On their submission to the Babylonians, who, to use the prophetic language of Jeremiah, came upon them like a lion from the swelling of Jordan, and, as an eagle, flew and spread his wings over Bozrah, the capital city, so that the hearts of the mighty men of Edom were as the heart of a woman in her pangs, they seem to have been favored by them; and during the Babylonish captivity they seized upon the south-west parts of Judea, and dwelt there. From this period to the times of the Maccabees seems to have been the morning,—the season of prosperity, which was to come. This, however, was speedily succeeded by a night of adversity. Judas Maccabæus desolated their country, and slew many; and his nephew, Hyrcanus, completed their subjugation, compelling them to be circumcised, and to embrace Judaism, and incorporating them with the Jewish Church and nation. The very name of Edom was abolished and disused about the first century after Christ; so that as Obadiah had predicted, “Edom was cut off for ever."

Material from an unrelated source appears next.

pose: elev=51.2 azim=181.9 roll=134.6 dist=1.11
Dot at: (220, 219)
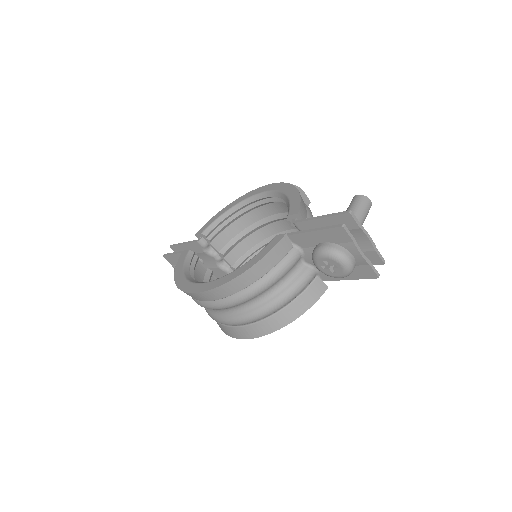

It is difficult to say what meaning is to be attached to the last clause of the prophet's answer, which in Bishop Lowth's Translation stands thus, “If ye will inquire, inquire ye, come again.” It appears to be a rebuke, as though the prophet had said, “If you will inquire in earnest, and with a desire to be instructed as to what you ought to do, why then do inquire—come again, and I will answer.”

Having thus endeavoured to explain the literal signification of this brief and obscure prophecy, I will now further consider it, as an illustration of the conduct of mankind in every age, and of the counsel which the watchmen of the true Israel are commissioned to address to them.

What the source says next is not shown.